▶ **Problem**
In the listing below, look for "Class" and copy every line that has it.
*** Source records Section Begins ***
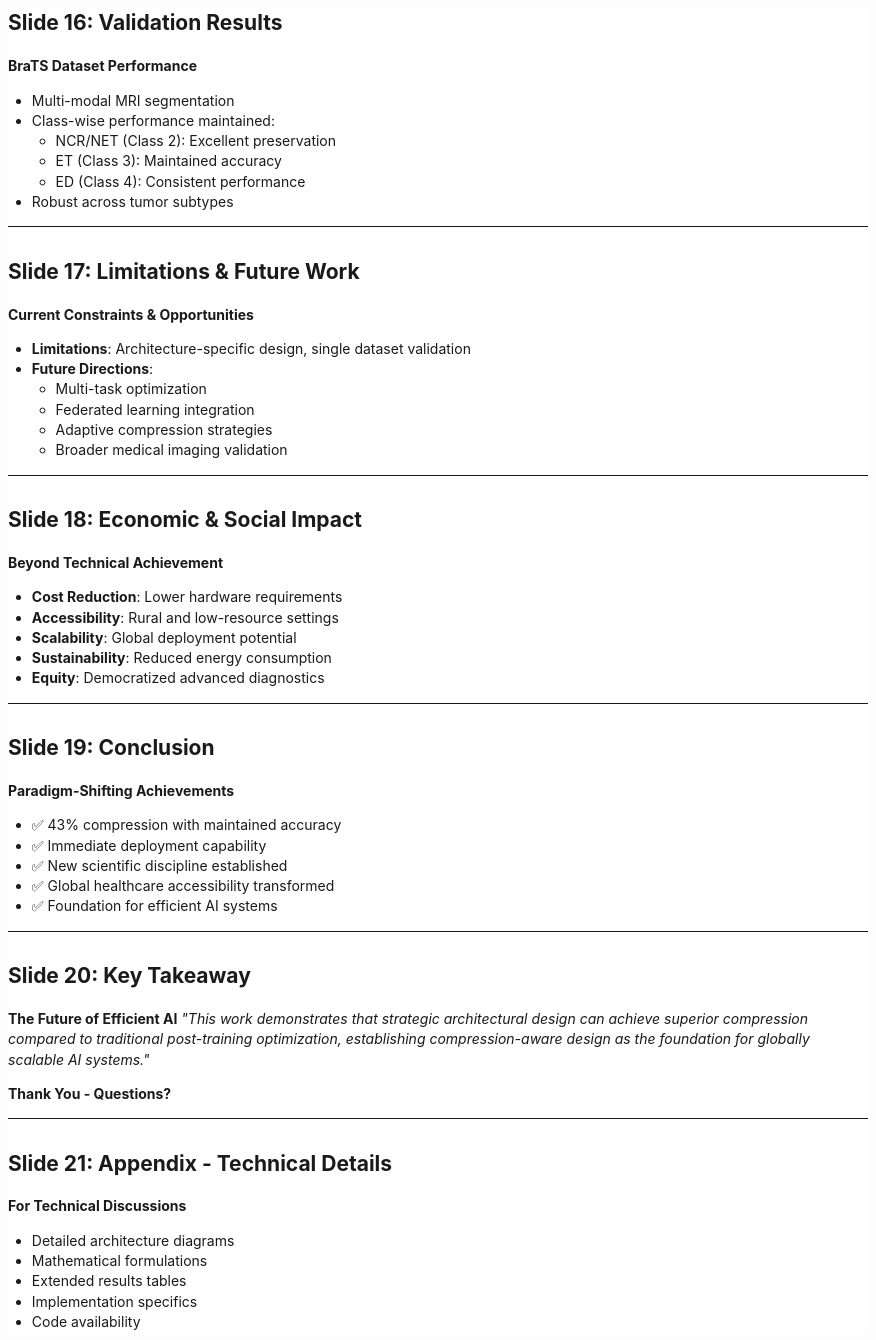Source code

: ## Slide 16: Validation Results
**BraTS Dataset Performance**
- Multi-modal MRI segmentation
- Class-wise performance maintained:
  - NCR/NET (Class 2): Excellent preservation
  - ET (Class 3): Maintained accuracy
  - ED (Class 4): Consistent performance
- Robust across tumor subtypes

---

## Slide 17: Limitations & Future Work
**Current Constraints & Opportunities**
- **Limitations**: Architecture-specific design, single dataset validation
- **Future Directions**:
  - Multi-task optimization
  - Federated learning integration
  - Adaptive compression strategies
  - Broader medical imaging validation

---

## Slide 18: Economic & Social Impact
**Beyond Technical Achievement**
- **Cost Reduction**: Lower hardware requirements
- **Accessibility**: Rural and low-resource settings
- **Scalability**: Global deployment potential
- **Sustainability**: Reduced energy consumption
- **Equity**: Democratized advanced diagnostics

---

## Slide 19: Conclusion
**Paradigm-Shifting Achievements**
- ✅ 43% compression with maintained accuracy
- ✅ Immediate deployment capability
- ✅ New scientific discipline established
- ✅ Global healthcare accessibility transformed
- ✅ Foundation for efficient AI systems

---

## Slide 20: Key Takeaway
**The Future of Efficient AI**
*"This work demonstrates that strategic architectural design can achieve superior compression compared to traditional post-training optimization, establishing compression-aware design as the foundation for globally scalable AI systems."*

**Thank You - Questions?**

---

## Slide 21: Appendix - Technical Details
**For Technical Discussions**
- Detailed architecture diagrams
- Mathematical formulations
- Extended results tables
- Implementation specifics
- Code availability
*** Source records Section Ends ***
*** Source records Section Begins ***
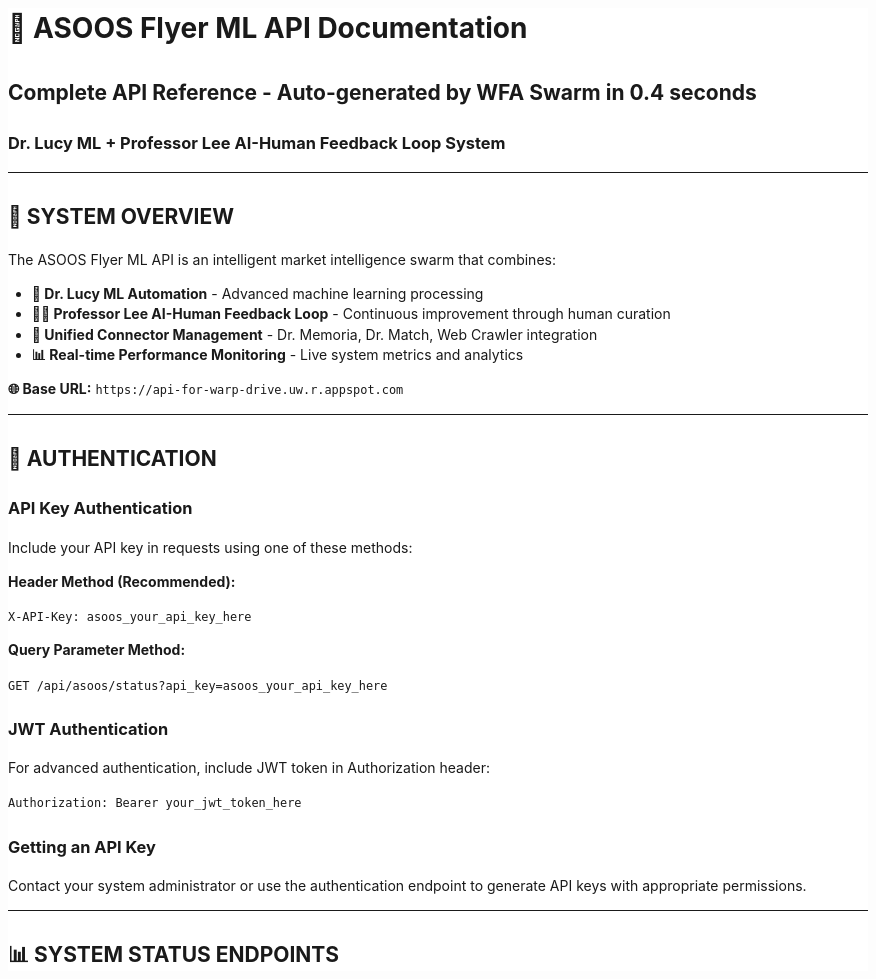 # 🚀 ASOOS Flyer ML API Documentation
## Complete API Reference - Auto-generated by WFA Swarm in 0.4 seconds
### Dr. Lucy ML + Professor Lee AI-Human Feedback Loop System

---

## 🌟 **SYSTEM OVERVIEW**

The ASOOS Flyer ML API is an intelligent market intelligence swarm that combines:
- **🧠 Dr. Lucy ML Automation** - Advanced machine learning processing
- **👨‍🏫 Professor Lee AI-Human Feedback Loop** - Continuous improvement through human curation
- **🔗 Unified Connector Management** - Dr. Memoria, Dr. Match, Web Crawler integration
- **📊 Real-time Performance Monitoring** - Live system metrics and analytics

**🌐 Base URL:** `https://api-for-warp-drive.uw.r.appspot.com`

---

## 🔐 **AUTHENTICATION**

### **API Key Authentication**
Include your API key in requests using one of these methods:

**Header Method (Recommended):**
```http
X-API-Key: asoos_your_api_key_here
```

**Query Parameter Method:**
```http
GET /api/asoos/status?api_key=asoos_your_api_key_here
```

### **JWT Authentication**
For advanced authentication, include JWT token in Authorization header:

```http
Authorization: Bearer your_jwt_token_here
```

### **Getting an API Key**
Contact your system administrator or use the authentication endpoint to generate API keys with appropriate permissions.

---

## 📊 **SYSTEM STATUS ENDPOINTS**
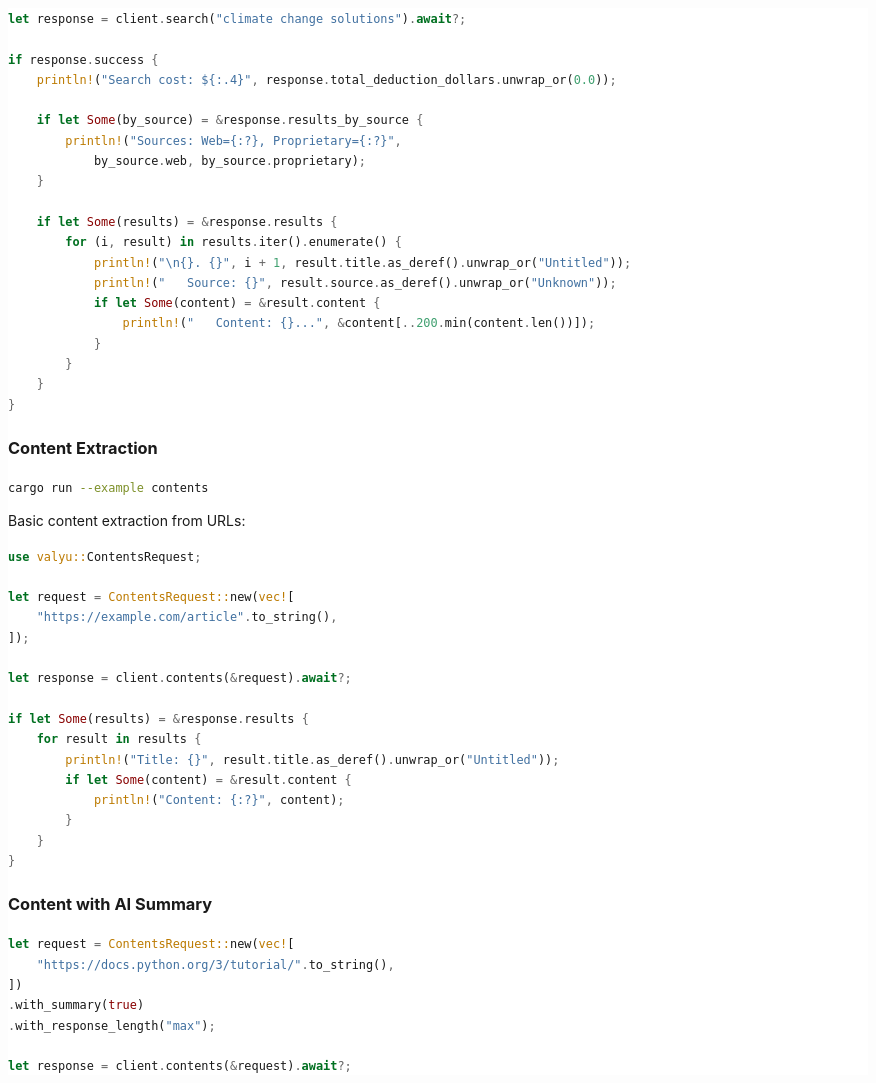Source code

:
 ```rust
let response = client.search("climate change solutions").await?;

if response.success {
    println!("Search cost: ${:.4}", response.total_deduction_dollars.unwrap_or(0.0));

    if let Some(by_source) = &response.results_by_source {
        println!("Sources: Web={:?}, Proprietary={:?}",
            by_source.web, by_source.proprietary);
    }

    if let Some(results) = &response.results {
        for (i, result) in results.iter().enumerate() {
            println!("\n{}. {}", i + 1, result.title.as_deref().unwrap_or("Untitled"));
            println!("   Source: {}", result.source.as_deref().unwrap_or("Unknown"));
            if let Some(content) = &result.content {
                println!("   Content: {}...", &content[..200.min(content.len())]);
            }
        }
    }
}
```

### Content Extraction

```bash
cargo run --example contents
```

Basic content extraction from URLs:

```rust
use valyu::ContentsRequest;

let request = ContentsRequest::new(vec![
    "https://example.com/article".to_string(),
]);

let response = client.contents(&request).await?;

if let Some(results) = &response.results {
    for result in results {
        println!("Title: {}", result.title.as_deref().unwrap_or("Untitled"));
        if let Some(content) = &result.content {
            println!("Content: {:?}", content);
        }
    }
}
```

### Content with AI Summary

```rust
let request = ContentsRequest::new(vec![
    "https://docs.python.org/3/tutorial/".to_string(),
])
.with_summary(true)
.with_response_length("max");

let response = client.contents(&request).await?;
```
*** Source records Section Ends ***
*** Source records Section Begins ***
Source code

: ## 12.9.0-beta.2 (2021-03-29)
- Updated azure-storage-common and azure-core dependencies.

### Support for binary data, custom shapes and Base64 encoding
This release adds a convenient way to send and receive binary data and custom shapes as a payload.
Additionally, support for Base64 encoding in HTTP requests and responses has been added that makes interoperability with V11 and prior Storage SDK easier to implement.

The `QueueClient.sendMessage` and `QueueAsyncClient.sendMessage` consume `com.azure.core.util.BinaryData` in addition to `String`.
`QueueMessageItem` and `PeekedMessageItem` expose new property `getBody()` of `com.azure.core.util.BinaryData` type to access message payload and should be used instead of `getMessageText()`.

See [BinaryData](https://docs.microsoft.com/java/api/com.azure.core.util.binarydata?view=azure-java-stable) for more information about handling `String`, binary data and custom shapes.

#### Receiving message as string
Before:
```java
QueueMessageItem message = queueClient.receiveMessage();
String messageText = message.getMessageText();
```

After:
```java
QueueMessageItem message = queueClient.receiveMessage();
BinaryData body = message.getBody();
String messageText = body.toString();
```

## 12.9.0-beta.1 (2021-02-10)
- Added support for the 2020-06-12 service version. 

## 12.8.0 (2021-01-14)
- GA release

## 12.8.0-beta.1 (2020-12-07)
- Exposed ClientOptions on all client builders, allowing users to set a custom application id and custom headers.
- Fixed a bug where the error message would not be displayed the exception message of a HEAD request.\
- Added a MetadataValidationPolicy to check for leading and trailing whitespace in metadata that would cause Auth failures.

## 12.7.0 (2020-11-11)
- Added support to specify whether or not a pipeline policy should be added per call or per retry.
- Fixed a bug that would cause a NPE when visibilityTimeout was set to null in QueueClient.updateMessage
*** Source records Section Ends ***
▶ **Reply**
- Class-wise performance maintained:
  - NCR/NET (Class 2): Excellent preservation
  - ET (Class 3): Maintained accuracy
  - ED (Class 4): Consistent performance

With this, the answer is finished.